В Смоленской губернии Булгаков впервые узнал жизнь крестьян, увидел не только привлекательные, но и отталкивающие черты народа. Им с женой пришлось жить самостоятельно, далеко от родителей, и полагаться лишь на собственные силы. Молодого медика и будущего писателя явно тяготила напряженная и изнурительная работа земского врача, особенно в Никольском, но свои обязанности он выполнял добросовестно и доктором оказался хорошим. И все же работу в земстве Булгаков сознавал скорее как труд насильно мобилизованного (так оно и было), а не как труд по призванию. Возможно, уже тогда он думал о Чехове и Вересаеве, для которых медицина стала в конечном счете одним из истоков литературного творчества. Друзей в деревенской и уездной глуши у него не оказалось, и их место заняли книги, ставшие едва ли не единственной отдушиной. Другой, по-настоящему опасной отдушиной стал морфинизм. И именно он странным для непосвященных образом послужил толчком к началу серьезного, осознанного литературного творчества. Несмотря на сложное положение, в которое молодого врача поставила наркомания, в нем все более укреплялась вера в свое литературное призвание. При этом Булгаков явно предпочитал «старую добрую» классику новым литературным течениям конца XIX – начала XX века.
Глава 3. «Меня мобилизовала пятая по счету власть»

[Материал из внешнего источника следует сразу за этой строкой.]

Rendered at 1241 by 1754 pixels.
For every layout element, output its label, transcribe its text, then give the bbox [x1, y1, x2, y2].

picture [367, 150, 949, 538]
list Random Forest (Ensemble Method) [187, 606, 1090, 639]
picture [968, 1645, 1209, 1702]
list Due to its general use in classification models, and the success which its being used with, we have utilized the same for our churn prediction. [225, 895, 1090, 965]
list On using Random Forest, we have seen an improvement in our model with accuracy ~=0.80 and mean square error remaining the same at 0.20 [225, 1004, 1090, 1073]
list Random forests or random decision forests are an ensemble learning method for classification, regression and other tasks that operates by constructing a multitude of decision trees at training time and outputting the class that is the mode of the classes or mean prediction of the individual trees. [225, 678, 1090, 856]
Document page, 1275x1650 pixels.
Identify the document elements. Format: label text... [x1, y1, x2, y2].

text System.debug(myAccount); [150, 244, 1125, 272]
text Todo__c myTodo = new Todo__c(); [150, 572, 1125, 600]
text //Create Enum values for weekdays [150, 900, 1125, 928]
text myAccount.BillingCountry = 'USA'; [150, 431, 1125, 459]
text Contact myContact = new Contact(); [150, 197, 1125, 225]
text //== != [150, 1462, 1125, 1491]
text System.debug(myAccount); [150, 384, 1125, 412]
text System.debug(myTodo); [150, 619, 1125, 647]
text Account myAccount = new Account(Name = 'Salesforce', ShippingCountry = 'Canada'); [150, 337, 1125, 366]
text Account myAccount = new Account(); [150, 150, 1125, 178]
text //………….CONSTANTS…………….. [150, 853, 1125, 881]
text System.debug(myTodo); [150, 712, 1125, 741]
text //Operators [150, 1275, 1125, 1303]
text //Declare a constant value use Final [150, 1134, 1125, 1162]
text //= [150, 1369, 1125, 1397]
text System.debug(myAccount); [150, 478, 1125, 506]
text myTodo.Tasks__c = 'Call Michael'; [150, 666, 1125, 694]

Михаил Булгаков в годы гражданской войны 1918-1920
Т.Н. Лаппа вспоминала, как они возвращались в Киев: «В начале 18-го года он освободился от земской службы, мы поехали в Киев – через Москву. Оставили вещи, пообедали в «Праге» и сразу поехали на вокзал, потому что последний поезд из Москвы уходил в Киев, потом уже нельзя было бы выехать. Мы ехали потому, что не было выхода – в Москве остаться было негде… В Киев при нас вошли немцы». Время приезда Булгакова в Киев в феврале 1918 года совпало с развертыванием полномасштабной Гражданской войны на территории бывшей Российской империи. Началось и наступление австро-германских войск, вызванное отказом большевистского правительства подписать мирный договор с Четверным союзом.
Годы Гражданской войны в булгаковской биографии характеризуются, наверное, наибольшим числом душевных потрясений, связанных с событиями братоубийственной борьбы. Это и наименее документированный отрезок жизненного пути писателя. Поэтому биографу приходится становиться здесь на зыбкую почву реконструкций, черпать сведения из булгаковских произведений и отрывочных и позднейших свидетельств современников. Документов, связанных с Булгаковым, от этого периода практически не сохранилось, да и сам он в силу ряда обстоятельств не был заинтересован в том, чтобы прояснять ряд моментов своей биографии.
Единственный документ, сохранившийся от пребывания Булгакова в Киеве в 1918–1919 годах, – это рецепт, выписанный им 5 января 1919 года Н.Н. Судзиловскому, племяннику Л.С. Карума – мужа булгаковской сестры Вари (и прототипа Тальберга в «Белой гвардии» и «Днях Турбиных» – о нем мы подробнее скажем далее) и прототипу Лариосика Суржанского в «Белой гвардии» и «Днях Турбиных».